7. So, you have to design HBase tables in a way that you would always access using the key. key design is the single most important consideration in HBase table design.

8. Now imagine, you want to join two tables. That's just not going to work if you don't know exactly the keys of rows containing data you want to join.

But, here is something beautiful about HBase. With HBase you can have billions of rows with thousands of columns each with only a handful of data nodes. I have seen a 70 node cluster with a trillion plus row table (this was a long narrow table design).

So imagine, how much you can denormalize. How much data you can put together in not only one table but also one row. Depending on your use case, you might have a design which will run your queries without doing any joins. Or you might have a join and you might create a table just to create your own custom index.
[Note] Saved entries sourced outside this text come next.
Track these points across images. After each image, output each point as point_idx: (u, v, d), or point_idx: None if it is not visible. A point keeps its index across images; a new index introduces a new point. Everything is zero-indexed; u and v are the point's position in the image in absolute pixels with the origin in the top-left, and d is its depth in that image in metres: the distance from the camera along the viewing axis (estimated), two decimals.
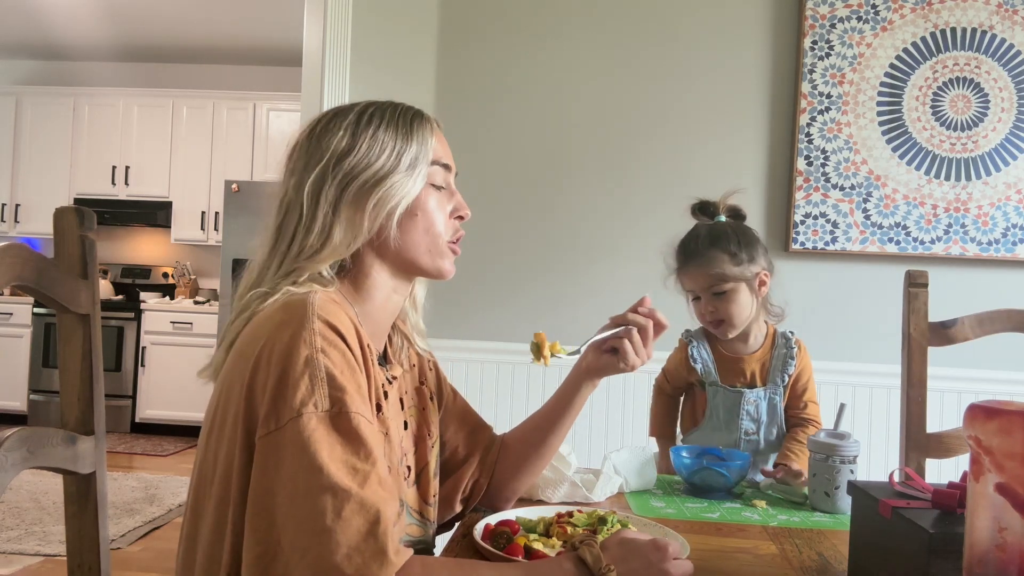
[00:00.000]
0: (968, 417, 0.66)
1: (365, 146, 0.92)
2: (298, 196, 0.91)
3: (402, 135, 0.94)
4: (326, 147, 0.92)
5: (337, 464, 0.75)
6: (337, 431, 0.76)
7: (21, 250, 0.86)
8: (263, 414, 0.77)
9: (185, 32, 5.26)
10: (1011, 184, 2.37)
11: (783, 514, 1.25)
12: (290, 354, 0.78)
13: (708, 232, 1.58)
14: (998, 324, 1.52)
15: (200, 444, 0.86)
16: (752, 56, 2.47)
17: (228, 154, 5.59)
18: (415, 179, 0.94)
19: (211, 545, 0.80)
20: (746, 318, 1.57)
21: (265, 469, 0.75)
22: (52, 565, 2.89)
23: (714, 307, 1.55)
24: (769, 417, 1.60)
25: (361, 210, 0.91)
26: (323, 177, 0.91)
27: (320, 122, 0.96)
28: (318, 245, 0.89)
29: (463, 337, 2.52)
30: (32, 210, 5.69)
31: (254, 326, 0.84)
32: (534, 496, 1.25)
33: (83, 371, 0.99)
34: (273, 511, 0.74)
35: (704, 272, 1.54)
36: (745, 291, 1.56)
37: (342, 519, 0.72)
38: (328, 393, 0.77)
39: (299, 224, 0.90)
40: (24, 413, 5.30)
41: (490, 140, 2.54)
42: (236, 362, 0.82)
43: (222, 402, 0.82)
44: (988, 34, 2.38)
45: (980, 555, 0.66)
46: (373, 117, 0.95)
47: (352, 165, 0.91)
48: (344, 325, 0.83)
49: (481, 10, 2.56)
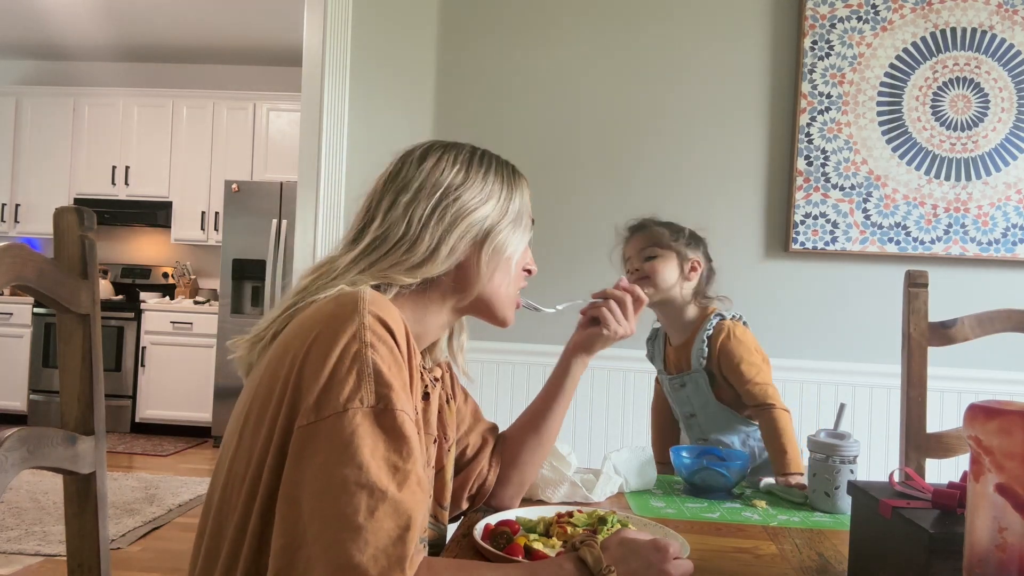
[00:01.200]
0: (968, 417, 0.66)
1: (478, 184, 0.99)
2: (405, 213, 0.95)
3: (508, 184, 1.02)
4: (440, 175, 0.98)
5: (379, 462, 0.75)
6: (381, 428, 0.76)
7: (21, 250, 0.86)
8: (307, 405, 0.77)
9: (185, 32, 5.26)
10: (1011, 184, 2.37)
11: (783, 514, 1.25)
12: (340, 347, 0.78)
13: (664, 220, 1.71)
14: (998, 324, 1.52)
15: (228, 442, 0.85)
16: (752, 56, 2.47)
17: (228, 154, 5.59)
18: (523, 232, 1.03)
19: (235, 543, 0.80)
20: (667, 287, 1.63)
21: (300, 459, 0.75)
22: (52, 565, 2.89)
23: (640, 266, 1.65)
24: (701, 399, 1.63)
25: (469, 244, 0.97)
26: (438, 204, 0.96)
27: (434, 148, 1.02)
28: (418, 261, 0.94)
29: None
30: (32, 210, 5.69)
31: (303, 319, 0.84)
32: (534, 496, 1.25)
33: (83, 371, 0.99)
34: (303, 501, 0.73)
35: (644, 236, 1.67)
36: (674, 263, 1.64)
37: (375, 519, 0.72)
38: (375, 389, 0.77)
39: (402, 239, 0.94)
40: (24, 413, 5.30)
41: (490, 140, 2.51)
42: (282, 357, 0.82)
43: (261, 397, 0.82)
44: (988, 34, 2.38)
45: (980, 555, 0.66)
46: (483, 160, 1.02)
47: (466, 199, 0.97)
48: (395, 320, 0.83)
49: (481, 10, 2.56)
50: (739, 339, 1.59)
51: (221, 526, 0.82)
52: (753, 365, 1.57)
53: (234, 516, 0.81)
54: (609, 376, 2.46)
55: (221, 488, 0.84)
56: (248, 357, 0.92)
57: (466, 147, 1.04)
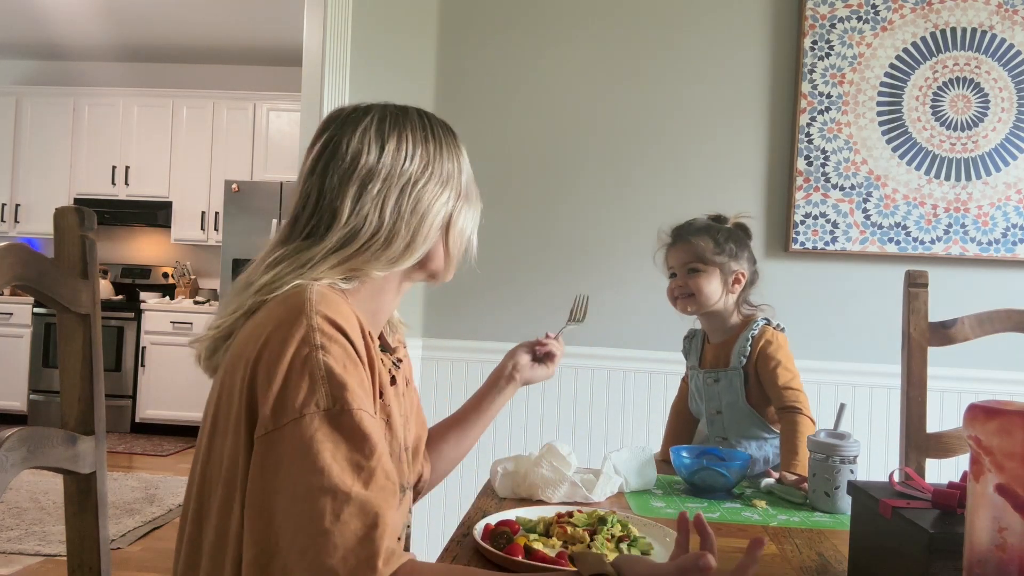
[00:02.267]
0: (968, 417, 0.66)
1: (438, 169, 0.96)
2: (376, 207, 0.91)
3: (455, 157, 0.99)
4: (404, 163, 0.94)
5: (341, 464, 0.75)
6: (339, 430, 0.76)
7: (21, 250, 0.86)
8: (263, 415, 0.76)
9: (185, 32, 5.26)
10: (1011, 184, 2.37)
11: (783, 514, 1.25)
12: (290, 352, 0.78)
13: (705, 221, 1.70)
14: (998, 324, 1.52)
15: (201, 446, 0.85)
16: (752, 56, 2.47)
17: (228, 154, 5.59)
18: (475, 205, 1.02)
19: (215, 548, 0.80)
20: (711, 303, 1.64)
21: (264, 469, 0.75)
22: (52, 565, 2.89)
23: (684, 282, 1.64)
24: (731, 397, 1.64)
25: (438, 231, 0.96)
26: (408, 195, 0.93)
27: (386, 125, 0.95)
28: (395, 256, 0.92)
29: (463, 337, 2.52)
30: (32, 210, 5.69)
31: (253, 324, 0.84)
32: (534, 496, 1.25)
33: (83, 371, 0.99)
34: (272, 511, 0.74)
35: (687, 249, 1.65)
36: (717, 278, 1.64)
37: (340, 521, 0.72)
38: (329, 391, 0.77)
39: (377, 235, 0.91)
40: (24, 413, 5.31)
41: (490, 140, 2.54)
42: (236, 363, 0.81)
43: (224, 403, 0.82)
44: (988, 34, 2.38)
45: (980, 555, 0.66)
46: (434, 135, 0.98)
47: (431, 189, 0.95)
48: (344, 317, 0.82)
49: (481, 10, 2.56)
50: (779, 345, 1.61)
51: (201, 529, 0.82)
52: (789, 371, 1.59)
53: (212, 521, 0.81)
54: (609, 376, 2.46)
55: (196, 495, 0.84)
56: (215, 360, 0.90)
57: (412, 115, 0.98)
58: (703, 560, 0.68)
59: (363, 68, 2.44)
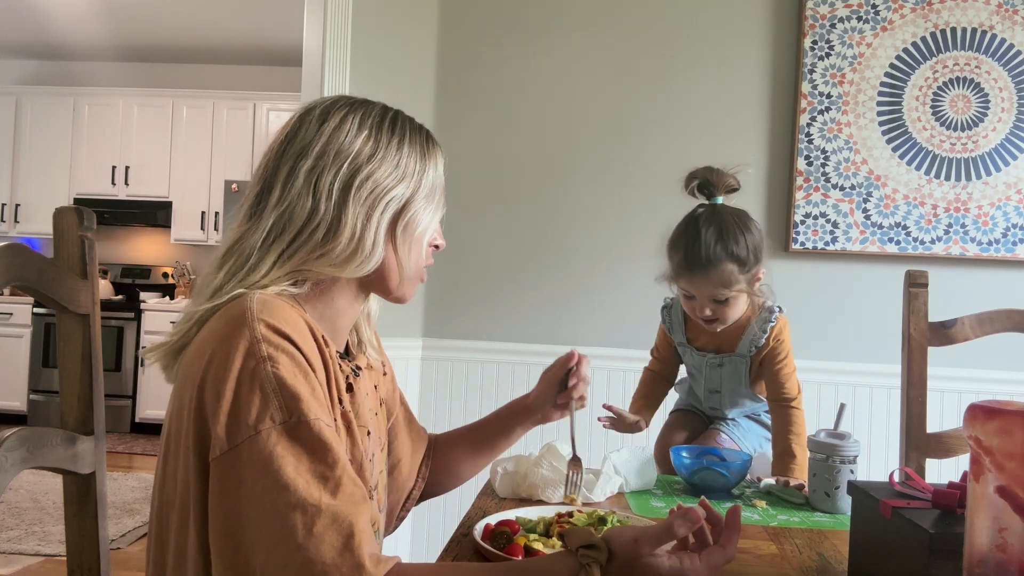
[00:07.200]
0: (968, 417, 0.66)
1: (391, 156, 0.89)
2: (308, 183, 0.86)
3: (422, 154, 0.93)
4: (344, 138, 0.88)
5: (305, 477, 0.72)
6: (299, 442, 0.73)
7: (21, 250, 0.86)
8: (216, 435, 0.73)
9: (185, 32, 5.26)
10: (1011, 184, 2.37)
11: (783, 514, 1.25)
12: (236, 368, 0.74)
13: (715, 235, 1.48)
14: (998, 324, 1.52)
15: (158, 468, 0.82)
16: (752, 56, 2.47)
17: (228, 154, 5.59)
18: (435, 207, 0.94)
19: (176, 572, 0.77)
20: (738, 316, 1.58)
21: (224, 491, 0.72)
22: (52, 565, 2.89)
23: (712, 309, 1.53)
24: (735, 382, 1.65)
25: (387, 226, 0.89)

Here is the last thing I want you to imagine. Are you considering this for analytical use case? Let's say you solve the problem of joins by denormalizing and having a design that prevents joins. But what about hundreds of other features offered by databases like aggregate functions allowing you to group by easily, analytic windowing functions and so on.

I hope this gives you an idea to move forward on this.

Expert Contributor

I have one question based on your comment 8. What if I join Hbase table based on the entire row key (say the Hbase table is huge ~20 million and the join would involve almost 20 % of the entire table at random, they may be scanning data in different region servers, not just one specific RS), could you please let me know if these kind of joins based on Hbase table row key be efficient as long as it does not scan everything in the same RS?

And also if I create a external table in Hive for the corresponding Hbase table, and joining another Hive table (key is bucketed and not skewed) with the Hbase table based on row key (through hive external table), would Hbase scan be a bottle neck in this scenario ? Please let me know your thoughts.